The multimillionaire Republican senator from Indiana would probably have pointed to my father as an example of someone having “saved enough” through his lifetime to finance my mother’s care, but the reality is that my dad was a rarity, among the last of a fading generation of blue-collar, private sector workers that actually received a pension. And had he not passed away when he did, even the limited resources he had stashed away would not have been sufficient to cover both his and my mother’s care. They would have eventually been reduced to selling off everything they owned to qualify for Medicaid, just like millions of other Americans.
In fact, that reality was quite vividly brought home to me very recently as I disposed of his personal papers. On a scribbled piece of yellow note paper, he’d tallied up all his resources and expected death benefits. In the top right hand corner he’d jotted down notes of a phone conversation he’d had with his former employer’s benefits program. Next to their phone number he wrote “SUICIDE NOT A PROBLEM.” That was my dad, ever the practical one. Evidently the benefits administrator answered that specific question to his satisfaction.
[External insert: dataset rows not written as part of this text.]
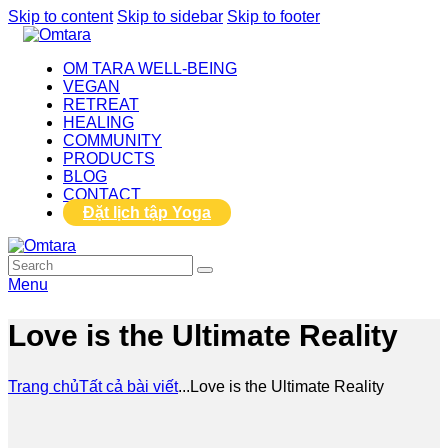
Skip to content
Skip to sidebar
Skip to footer
OM TARA WELL-BEING
VEGAN
RETREAT
HEALING
COMMUNITY
PRODUCTS
BLOG
CONTACT
Đặt lịch tập Yoga
Menu
Love is the Ultimate Reality
Trang chủ
Tất cả bài viết
...
Love is the Ultimate Reality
Attitudes like Sen. Braun’s and others—that people should just “save more money” to avoid this type of fate—are, of course, clueless and insulting. But they also stem in part from the fact that people in general don’t want to discuss these issues beyond their immediate families. It’s not a pleasant thing to have to admit you had little sense of the likely costs that you would face near the end of your life, and it’s doubly unpleasant when you realize that there is no real recourse other than to rely on your children (again, assuming you have them). So, this problem remains largely invisible, quietly endured by millions until it’s highlighted for a while in The New York Times or other media. And in fact, the Times article at the outset describes several individuals who are facing personal bankruptcy and devastation to their own futures due to the emotional and financial costs of caring for aged parents or relatives. As the article emphasizes, women tend to bear the brunt of these costs.
In the meantime, due primarily to an intransigent Republican-dominated House of Representatives ideologically averse to doing anything to address this issue, proposed legislation like former New York’ Democratic Rep. Thomas Suozzi’s WISH Act, cited by the Times article as one of the few current attempts to provide funding for such long-term care (utilizing a small payroll tax establishing a long-term care trust fund for potential retirees), continue to languish in Congress. Suozzi recently announced he will run to reclaim the seat currently occupied by Republican fraudster George Santos, so if he wins there will be at least one advocate for a concrete (if modest) piece of legislation addressing this crisis.
But ultimately the exorbitant costs of obtaining long-term care for the elderly in this country will be an issue that’s impossible to ignore. Because as this country ages, millions upon millions of Americans (of all political persuasions) are going to be faced with the same crippling and unexpected financial hardships, all within a few very short years.